LIMA (Reuters) – More than half of the 1.5 million foreigners in Peru, mostly from Venezuela, are in the country under an irregular immigration status, Peru’s interior minister said Wednesday.
Using data through mid-April, Interior Minister Vicente Romero said some 60% of foreigners living in Peru had entered or stayed in the country without the proper documents, which has had an impact on “public security, public services and employment,” he said.
The minister’s words, given as part of a presentation in Congress, come as President Dina Boluarte’s administration has doubled down on surveillance along the borders, sending in the armed forces to shore up security as hundreds of mostly Venezuelan migrants remain stranded on Peru’s border with Chile.
The migrants have said they are looking to travel north to return to their home country, which has undergone severe economic turmoil in recent years.
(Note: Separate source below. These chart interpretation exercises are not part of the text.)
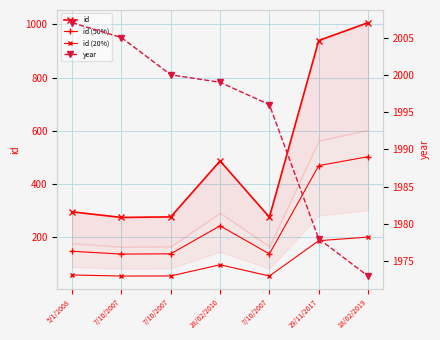

At how many categories does at least one series exceed 1873?

7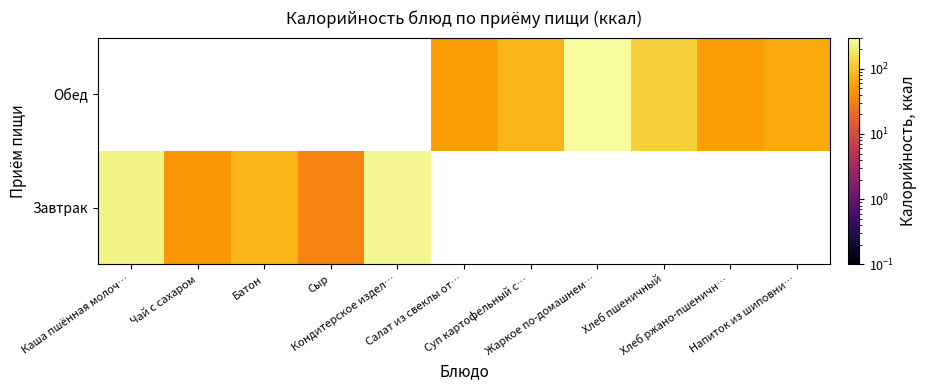

At how many categories does at least one series exceed 227?

3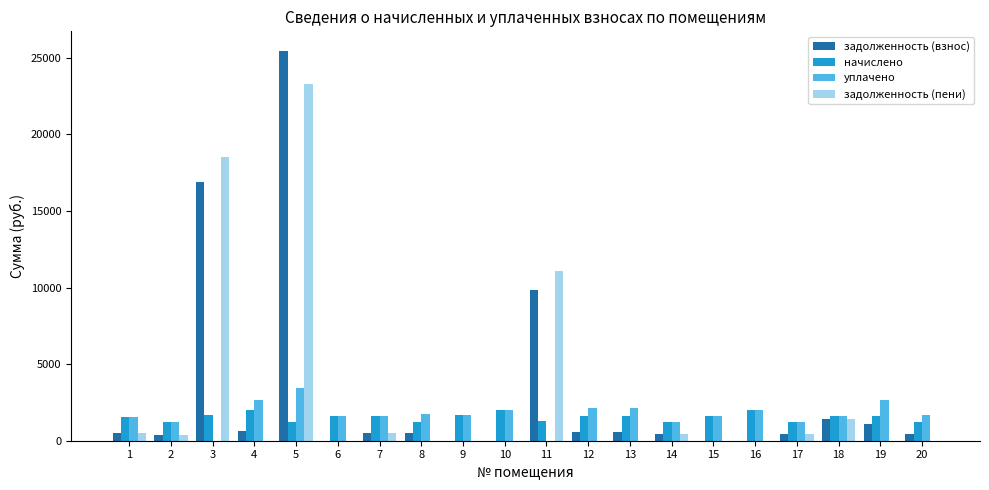

Is the value of задолженность (пени) at 16 greater than the value of уплачено at 19?

No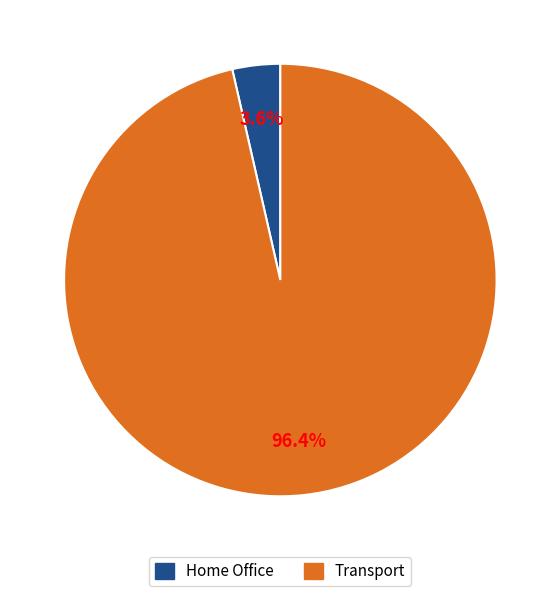

Which category has the smallest portion of the pie?

Home Office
The Peruvian government has said it is working with representatives from Chile, Ecuador, Colombia and Venezuela to evaluate the creation of a “humanitarian corridor” to allow the migrants to travel back to Venezuela.
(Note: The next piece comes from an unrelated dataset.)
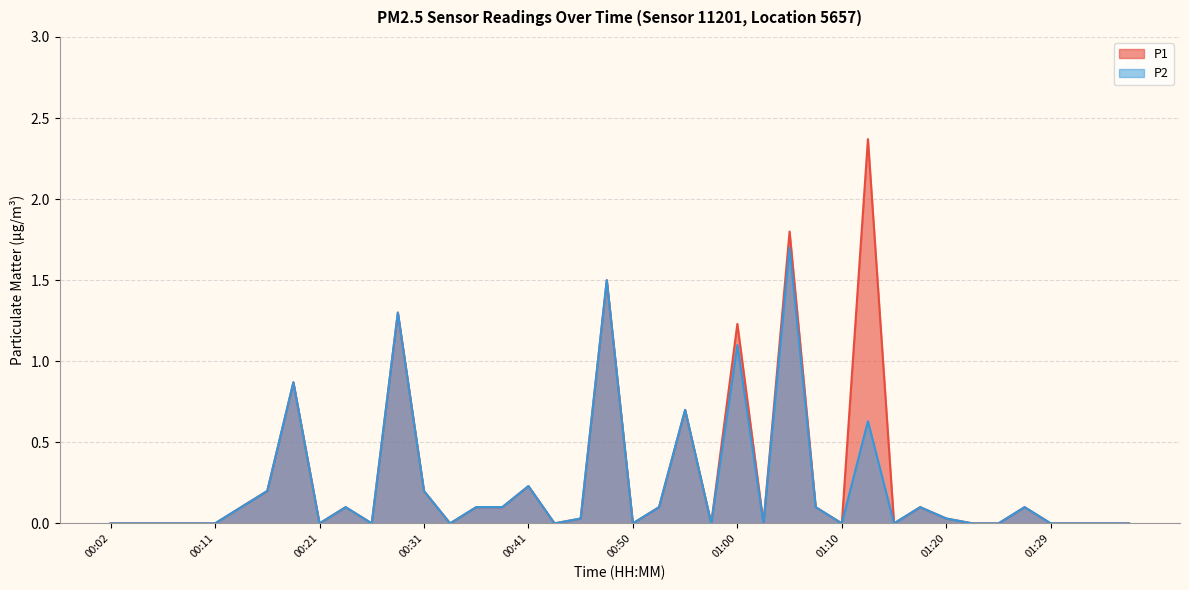

Reading right to left, what are all the values shown in this chart?

P1: 01:37=0.0	01:34=0.0	01:32=0.0	01:29=0.0	01:27=0.1	01:24=0.0	01:22=0.0	01:20=0.0	01:17=0.1	01:15=0.0	01:12=2.4	01:10=0.0	01:07=0.1	01:05=1.8	01:03=0.0	01:00=1.2	00:58=0.0	00:55=0.7	00:53=0.1	00:50=0.0	00:48=1.5	00:45=0.0	00:43=0.0	00:41=0.2	00:38=0.1	00:36=0.1	00:33=0.0	00:31=0.2	00:28=1.3	00:26=0.0	00:24=0.1	00:21=0.0	00:19=0.9	00:16=0.2	00:14=0.1	00:11=0.0	00:09=0.0	00:06=0.0	00:04=0.0	00:02=0.0
P2: 01:37=0.0	01:34=0.0	01:32=0.0	01:29=0.0	01:27=0.1	01:24=0.0	01:22=0.0	01:20=0.0	01:17=0.1	01:15=0.0	01:12=0.6	01:10=0.0	01:07=0.1	01:05=1.7	01:03=0.0	01:00=1.1	00:58=0.0	00:55=0.7	00:53=0.1	00:50=0.0	00:48=1.5	00:45=0.0	00:43=0.0	00:41=0.2	00:38=0.1	00:36=0.1	00:33=0.0	00:31=0.2	00:28=1.3	00:26=0.0	00:24=0.1	00:21=0.0	00:19=0.9	00:16=0.2	00:14=0.1	00:11=0.0	00:09=0.0	00:06=0.0	00:04=0.0	00:02=0.0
Around 150 Venezuelans will go back to their country on a flight from the Chilean city of Arica, which borders Peru, this weekend, Peruvian Foreign Minister Ana Cecilia Gervasi also told Congress.
Most of Peru’s undocumented population arrived in the country after the government began granting Venezuelan migrants temporary residency in 2017, Romero said, with many migrants’ temporary residency since expiring.
To combat the issue, Peru’s government has set a deadline to allow foreigners to regularize their immigration status.